### ABOUT THIS TASK
Only one stretch of the data below is wanted: the lines starting at the one with "thumb tip: (122, 94)" and ending at the one with "ring pip: (309, 301)", both included, given again exactly.

### SOURCE MATERIAL
+-------+
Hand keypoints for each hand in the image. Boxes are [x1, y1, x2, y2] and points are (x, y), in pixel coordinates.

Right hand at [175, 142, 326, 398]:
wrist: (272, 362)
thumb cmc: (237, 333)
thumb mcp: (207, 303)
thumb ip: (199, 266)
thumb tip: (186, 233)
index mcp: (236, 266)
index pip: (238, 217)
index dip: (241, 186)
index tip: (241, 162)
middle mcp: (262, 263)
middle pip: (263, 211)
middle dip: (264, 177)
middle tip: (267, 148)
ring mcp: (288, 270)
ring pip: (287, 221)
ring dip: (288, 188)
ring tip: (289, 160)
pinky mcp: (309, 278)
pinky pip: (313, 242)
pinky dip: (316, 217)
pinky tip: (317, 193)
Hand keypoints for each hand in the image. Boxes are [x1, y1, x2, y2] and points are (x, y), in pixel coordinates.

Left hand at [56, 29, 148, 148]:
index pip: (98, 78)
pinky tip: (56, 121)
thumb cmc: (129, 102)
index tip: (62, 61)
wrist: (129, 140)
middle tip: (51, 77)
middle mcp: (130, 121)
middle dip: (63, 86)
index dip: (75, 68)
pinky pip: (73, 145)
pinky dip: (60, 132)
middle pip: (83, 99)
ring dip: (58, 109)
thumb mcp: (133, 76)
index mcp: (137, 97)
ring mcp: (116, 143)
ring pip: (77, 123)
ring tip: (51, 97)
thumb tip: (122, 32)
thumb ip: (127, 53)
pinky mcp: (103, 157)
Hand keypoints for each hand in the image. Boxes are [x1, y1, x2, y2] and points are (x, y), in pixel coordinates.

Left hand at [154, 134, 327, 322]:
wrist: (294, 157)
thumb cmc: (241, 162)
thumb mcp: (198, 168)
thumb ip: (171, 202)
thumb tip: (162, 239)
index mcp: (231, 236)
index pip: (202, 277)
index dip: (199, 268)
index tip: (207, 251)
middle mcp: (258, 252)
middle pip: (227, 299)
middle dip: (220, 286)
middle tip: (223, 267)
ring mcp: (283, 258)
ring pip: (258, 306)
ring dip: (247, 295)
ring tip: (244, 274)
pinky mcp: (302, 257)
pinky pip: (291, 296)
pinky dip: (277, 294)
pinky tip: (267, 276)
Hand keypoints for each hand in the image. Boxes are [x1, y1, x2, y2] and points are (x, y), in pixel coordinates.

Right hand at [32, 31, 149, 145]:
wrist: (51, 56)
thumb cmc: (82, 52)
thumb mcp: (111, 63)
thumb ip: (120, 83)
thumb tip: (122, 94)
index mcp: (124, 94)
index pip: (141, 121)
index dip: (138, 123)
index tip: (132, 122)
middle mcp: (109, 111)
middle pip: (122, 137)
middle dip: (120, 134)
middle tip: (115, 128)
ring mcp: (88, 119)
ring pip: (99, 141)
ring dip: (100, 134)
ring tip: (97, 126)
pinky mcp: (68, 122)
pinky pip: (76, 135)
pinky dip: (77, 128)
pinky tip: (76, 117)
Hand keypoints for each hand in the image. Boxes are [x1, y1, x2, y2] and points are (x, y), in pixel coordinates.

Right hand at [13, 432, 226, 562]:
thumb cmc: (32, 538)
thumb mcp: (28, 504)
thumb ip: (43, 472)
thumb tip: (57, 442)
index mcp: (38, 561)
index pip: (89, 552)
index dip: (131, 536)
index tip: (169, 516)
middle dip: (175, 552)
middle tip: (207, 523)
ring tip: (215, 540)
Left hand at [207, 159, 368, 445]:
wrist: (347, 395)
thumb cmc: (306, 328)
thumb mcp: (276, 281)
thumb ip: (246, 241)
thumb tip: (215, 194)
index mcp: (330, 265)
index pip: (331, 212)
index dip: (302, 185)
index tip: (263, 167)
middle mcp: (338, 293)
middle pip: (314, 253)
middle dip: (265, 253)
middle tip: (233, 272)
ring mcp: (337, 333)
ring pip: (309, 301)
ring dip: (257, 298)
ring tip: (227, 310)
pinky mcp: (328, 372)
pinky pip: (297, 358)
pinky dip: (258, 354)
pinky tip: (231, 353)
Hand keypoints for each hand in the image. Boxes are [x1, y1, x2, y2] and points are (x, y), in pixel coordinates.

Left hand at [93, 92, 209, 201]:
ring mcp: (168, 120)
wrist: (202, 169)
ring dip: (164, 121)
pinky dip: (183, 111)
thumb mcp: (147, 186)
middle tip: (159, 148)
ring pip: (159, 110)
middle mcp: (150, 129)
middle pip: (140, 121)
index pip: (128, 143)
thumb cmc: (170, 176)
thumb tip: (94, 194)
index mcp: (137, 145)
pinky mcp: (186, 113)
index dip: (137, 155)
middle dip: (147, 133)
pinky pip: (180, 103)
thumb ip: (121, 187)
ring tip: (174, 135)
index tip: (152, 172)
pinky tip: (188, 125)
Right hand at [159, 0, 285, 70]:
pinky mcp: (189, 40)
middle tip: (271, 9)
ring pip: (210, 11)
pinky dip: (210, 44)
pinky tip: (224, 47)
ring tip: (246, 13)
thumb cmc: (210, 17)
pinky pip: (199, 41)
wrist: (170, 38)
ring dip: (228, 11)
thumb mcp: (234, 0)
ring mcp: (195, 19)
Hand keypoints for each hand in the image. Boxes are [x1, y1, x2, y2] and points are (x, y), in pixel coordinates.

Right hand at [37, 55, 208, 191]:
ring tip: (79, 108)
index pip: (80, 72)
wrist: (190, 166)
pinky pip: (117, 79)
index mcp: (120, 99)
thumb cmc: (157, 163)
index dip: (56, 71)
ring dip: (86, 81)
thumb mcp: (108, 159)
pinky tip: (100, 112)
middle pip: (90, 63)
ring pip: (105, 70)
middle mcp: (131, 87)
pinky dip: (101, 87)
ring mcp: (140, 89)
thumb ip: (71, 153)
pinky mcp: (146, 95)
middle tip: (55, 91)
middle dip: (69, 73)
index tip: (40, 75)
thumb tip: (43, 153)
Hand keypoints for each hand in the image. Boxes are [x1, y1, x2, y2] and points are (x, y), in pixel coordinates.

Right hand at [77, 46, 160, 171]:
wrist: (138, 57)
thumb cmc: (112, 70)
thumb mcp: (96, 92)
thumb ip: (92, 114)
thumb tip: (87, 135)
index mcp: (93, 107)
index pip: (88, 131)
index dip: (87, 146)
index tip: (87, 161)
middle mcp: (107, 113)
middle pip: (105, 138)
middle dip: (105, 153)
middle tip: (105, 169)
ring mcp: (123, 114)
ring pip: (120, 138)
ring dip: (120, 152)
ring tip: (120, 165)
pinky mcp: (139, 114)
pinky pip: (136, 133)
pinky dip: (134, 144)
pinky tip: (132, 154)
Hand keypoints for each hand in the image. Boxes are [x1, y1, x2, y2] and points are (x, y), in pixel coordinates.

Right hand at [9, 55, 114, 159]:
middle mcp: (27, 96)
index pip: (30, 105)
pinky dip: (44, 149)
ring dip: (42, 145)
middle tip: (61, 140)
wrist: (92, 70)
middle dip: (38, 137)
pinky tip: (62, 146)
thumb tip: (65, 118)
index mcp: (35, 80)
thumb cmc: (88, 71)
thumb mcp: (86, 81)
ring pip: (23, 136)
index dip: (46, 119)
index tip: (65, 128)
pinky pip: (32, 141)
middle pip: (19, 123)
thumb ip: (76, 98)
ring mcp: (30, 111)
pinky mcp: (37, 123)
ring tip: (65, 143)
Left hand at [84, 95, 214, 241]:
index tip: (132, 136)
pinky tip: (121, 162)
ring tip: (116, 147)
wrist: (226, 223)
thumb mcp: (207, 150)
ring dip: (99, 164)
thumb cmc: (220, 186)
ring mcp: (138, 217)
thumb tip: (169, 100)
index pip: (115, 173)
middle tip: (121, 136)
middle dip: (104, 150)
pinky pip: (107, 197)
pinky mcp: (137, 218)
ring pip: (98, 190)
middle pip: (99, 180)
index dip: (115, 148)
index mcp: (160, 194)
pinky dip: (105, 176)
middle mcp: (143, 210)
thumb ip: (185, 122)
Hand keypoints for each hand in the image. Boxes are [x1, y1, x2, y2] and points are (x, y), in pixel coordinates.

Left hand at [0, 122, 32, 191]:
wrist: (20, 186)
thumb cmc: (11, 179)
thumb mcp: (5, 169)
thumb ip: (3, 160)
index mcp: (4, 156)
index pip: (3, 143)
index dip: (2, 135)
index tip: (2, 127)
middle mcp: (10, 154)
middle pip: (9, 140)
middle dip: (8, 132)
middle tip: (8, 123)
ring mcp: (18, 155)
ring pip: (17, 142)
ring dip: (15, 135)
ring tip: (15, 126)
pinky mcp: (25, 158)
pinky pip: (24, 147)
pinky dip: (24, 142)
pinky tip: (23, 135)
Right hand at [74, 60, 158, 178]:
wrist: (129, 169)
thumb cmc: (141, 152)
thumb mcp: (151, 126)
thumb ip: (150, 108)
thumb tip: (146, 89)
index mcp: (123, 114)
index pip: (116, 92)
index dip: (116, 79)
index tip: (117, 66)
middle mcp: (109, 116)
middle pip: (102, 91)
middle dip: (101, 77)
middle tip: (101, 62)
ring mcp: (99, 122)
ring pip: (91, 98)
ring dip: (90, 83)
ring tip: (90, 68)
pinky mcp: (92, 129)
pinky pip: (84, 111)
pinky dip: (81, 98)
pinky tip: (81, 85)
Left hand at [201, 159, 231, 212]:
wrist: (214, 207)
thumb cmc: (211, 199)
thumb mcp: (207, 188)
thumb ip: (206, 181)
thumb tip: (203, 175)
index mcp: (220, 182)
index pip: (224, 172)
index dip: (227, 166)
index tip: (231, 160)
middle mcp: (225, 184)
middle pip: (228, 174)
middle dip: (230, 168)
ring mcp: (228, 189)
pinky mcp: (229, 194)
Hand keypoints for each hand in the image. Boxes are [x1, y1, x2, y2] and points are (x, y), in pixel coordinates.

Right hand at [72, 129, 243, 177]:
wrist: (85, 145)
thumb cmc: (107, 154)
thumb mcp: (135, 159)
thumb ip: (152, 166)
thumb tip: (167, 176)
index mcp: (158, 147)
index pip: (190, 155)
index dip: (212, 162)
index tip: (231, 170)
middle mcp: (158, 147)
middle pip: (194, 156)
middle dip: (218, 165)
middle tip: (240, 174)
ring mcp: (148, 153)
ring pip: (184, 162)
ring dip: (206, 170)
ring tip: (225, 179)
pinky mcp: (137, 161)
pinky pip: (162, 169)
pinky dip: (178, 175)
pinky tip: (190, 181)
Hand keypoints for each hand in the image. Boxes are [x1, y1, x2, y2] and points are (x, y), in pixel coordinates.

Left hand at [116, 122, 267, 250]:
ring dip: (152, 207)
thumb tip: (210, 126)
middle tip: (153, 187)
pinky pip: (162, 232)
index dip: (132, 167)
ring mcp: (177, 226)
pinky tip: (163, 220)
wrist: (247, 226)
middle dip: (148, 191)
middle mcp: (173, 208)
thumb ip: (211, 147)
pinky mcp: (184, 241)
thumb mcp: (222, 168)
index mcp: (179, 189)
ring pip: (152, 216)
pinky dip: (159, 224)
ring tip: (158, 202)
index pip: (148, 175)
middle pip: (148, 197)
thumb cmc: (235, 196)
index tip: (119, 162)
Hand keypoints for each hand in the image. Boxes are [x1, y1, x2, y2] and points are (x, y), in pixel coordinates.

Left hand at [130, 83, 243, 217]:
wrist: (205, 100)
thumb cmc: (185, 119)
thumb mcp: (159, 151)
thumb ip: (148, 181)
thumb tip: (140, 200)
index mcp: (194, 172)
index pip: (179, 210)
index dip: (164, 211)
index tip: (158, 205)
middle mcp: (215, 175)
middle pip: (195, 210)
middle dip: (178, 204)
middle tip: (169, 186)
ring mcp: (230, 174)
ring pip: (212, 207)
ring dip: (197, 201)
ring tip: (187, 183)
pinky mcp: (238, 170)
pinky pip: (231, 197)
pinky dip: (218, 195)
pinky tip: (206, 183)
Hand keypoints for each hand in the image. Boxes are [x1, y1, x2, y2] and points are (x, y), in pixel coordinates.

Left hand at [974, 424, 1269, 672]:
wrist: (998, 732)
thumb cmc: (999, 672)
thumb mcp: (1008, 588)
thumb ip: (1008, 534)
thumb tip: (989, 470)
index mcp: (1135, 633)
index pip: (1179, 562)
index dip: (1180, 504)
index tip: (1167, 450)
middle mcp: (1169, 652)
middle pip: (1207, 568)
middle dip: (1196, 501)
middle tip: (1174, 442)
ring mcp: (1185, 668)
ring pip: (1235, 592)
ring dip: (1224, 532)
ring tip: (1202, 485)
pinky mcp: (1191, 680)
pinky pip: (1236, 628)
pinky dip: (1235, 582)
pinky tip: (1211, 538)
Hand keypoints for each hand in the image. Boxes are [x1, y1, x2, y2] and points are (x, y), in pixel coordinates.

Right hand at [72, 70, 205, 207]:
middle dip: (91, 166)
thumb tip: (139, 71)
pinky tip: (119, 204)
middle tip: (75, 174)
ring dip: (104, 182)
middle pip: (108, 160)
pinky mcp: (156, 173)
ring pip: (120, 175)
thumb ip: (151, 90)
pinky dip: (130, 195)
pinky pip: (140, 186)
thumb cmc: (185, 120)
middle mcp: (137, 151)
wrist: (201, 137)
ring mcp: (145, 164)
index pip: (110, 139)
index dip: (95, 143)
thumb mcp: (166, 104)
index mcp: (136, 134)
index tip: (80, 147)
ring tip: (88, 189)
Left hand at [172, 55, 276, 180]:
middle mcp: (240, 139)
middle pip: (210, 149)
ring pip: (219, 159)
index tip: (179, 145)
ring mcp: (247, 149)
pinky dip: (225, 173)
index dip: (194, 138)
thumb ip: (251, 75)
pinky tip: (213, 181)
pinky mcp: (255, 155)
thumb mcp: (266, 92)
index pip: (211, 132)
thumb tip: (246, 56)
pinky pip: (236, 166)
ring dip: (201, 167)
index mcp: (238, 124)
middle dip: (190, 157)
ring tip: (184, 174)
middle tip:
+-------+
### EXERCISE ANSWER
thumb tip: (122, 94)
index mcp: (124, 94)
index pip: (141, 121)
index dip: (138, 123)
index tip: (132, 122)
middle mcp: (109, 111)
middle pip: (122, 137)
middle dip: (120, 134)
middle tip: (115, 128)
ring mcp: (88, 119)
ring pip: (99, 141)
ring dip: (100, 134)
ring tip: (97, 126)
pinky mcp: (68, 122)
pinky pip: (76, 135)
pinky dip: (77, 128)
pinky tip: (76, 117)
Hand keypoints for each hand in the image. Boxes are [x1, y1, x2, y2] and points are (x, y), in pixel coordinates.

Right hand at [13, 432, 226, 562]:
thumb cmc: (32, 538)
thumb mcp: (28, 504)
thumb ip: (43, 472)
thumb tip: (57, 442)
index mcp: (38, 561)
index pip: (89, 552)
index dip: (131, 536)
index tip: (169, 516)
middle dip: (175, 552)
middle tip: (207, 523)
ring tip: (215, 540)
Left hand at [207, 159, 368, 445]:
wrist: (347, 395)
thumb cmc: (306, 328)
thumb mcp: (276, 281)
thumb ip: (246, 241)
thumb tip: (215, 194)
index mcp: (330, 265)
index pip: (331, 212)
index dip: (302, 185)
index tip: (263, 167)
middle mcp: (338, 293)
middle pip: (314, 253)
middle dip: (265, 253)
middle tip: (233, 272)
ring mcp: (337, 333)
ring pip: (309, 301)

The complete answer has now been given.